20 Out in the cold hard world.

We were well into the war by 1943, and the underground stations after six in the evening were a pathetic sight. Londoners in their thousands carried their blankets, gas masks and few worldly treasures down underground where they would spend the night, never knowing whether or not their homes would still be standing in the morning. The platforms were cold and draughty and stank of body odor and urine. I felt so sorry for the children who had to be restrained so that they would not trip and fall onto the live tracks. Commuters had to step over the sleeping bodies to get into the trains.
The effects of the war came quite quickly. First there were the blackouts, then food shortages and the rationing of clothes and household goods. Everything manufactured had the “Utility” label. Meals in restaurants were limited to half a crown, no matter if you dined at the Ritz or Lyons Corner House, one learned daily to adjust. It is absolutely amazing that, although a besieged Island, no one in England starved while, later, in Germany, France, Holland and Russia etc. some people searched the fields all day in the hope of finding a potato. But we had rationing and we survived, we were never sick; in fact it is said that the nation was healthier then than ever before, or since.

The underground trains did not always run on time and one evening, after going to a dance, I missed the last train home. Foolishly, the next day I did not think to phone my parents to tell them I was alright (we were not allowed to use the office phones), not thinking that they would be worried in case I had been killed in an air raid. When I returned home the following evening all hell broke loose. Father was having a brainstorm and I was the centre of his rage, which I deserved for causing them a sleepless night and anxious day, although they could have rung the office to see if I was alright. Father chased me round the house, threatening to kill me, and I knew I had to stop him somehow. I looked round for something with which to hit him and saw that I had to choose between a heavy cut glass vase and a little pottery jug. In a split second I realized that if I hit him with the heavy vase I could kill him, so I grabbed the pottery jug which I smashed over his head - it barely slowed him down. Mother, Maureen and I fled to my bedroom where we pushed the wardrobe across the door. As we stood there, shaking and gasping for breath, Mother said “You know Cynth, I was very fond of that little jug!”.

When the worst of his rage seemed to have subsided, we emerged from the barricaded room only to find father standing there, with a small suitcase which he instructed me to fill and “get the hell out!” There wasn’t much to fill it with - a change of underwear, some old shoes and a dress or two, but fortunately it was summer and fairly warm. So, at nine p.m. with a suitcase, half a crown in my pocket and nowhere to go, I left home. I was seventeen years old. Somehow I found the telephone number of a woman I had worked with at Columbia Pictures, so I called her from a phone box and she agreed to put me up for a couple of days.

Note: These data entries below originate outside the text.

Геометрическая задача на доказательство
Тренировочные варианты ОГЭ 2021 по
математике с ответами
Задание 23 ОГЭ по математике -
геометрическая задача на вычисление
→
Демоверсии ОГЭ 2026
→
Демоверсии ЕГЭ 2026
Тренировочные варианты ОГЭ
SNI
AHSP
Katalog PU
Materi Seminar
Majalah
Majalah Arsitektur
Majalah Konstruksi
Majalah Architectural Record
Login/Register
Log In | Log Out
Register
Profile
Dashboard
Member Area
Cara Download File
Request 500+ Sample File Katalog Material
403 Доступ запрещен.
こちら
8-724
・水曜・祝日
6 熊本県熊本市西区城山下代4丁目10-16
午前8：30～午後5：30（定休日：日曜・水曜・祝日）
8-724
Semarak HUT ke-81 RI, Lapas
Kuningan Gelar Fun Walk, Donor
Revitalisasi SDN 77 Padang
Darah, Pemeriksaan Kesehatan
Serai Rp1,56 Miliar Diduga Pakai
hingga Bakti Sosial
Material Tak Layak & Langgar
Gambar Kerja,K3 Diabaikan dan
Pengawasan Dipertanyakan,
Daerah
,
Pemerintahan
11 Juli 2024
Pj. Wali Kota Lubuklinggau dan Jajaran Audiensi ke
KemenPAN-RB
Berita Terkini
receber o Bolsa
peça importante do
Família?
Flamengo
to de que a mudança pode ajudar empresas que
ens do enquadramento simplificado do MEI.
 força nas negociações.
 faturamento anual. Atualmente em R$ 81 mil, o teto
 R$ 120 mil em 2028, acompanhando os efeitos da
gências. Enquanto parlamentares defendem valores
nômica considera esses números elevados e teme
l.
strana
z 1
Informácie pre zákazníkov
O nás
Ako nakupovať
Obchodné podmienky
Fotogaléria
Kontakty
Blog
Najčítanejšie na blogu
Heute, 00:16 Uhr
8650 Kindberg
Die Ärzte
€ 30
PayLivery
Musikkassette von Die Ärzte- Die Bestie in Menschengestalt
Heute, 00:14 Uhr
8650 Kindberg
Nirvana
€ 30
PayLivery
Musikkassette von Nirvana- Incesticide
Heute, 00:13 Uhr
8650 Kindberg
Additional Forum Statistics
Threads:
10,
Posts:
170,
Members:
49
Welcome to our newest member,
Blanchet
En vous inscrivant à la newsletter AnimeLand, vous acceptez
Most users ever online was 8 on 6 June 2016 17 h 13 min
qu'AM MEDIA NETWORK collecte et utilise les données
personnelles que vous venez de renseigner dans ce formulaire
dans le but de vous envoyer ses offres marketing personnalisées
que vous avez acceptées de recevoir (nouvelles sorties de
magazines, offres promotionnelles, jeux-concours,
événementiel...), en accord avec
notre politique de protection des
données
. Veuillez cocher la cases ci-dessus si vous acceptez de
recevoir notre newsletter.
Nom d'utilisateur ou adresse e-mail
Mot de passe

I must have looked a sight, sitting in the underground train on my way back to London. Tears were running down my face, which was none too clean. Two sailors sitting opposite kept looking at me and followed me when I reached my station. Going up the escalator the locks on the wretched case burst open, and the pathetic contents went cascading down the moving stairs with the sailors scrambling to pick them up. I was mortified. I don’t remember where my friend lived, or how I got there.

The following morning Father phoned me at the office, crying and full or remorse, asking me to go back home, I said no and Mother was desolate. I felt guilty at leaving Mother and Maureen alone but I simply wanted to get away. Somehow I would survive, although I had no idea how.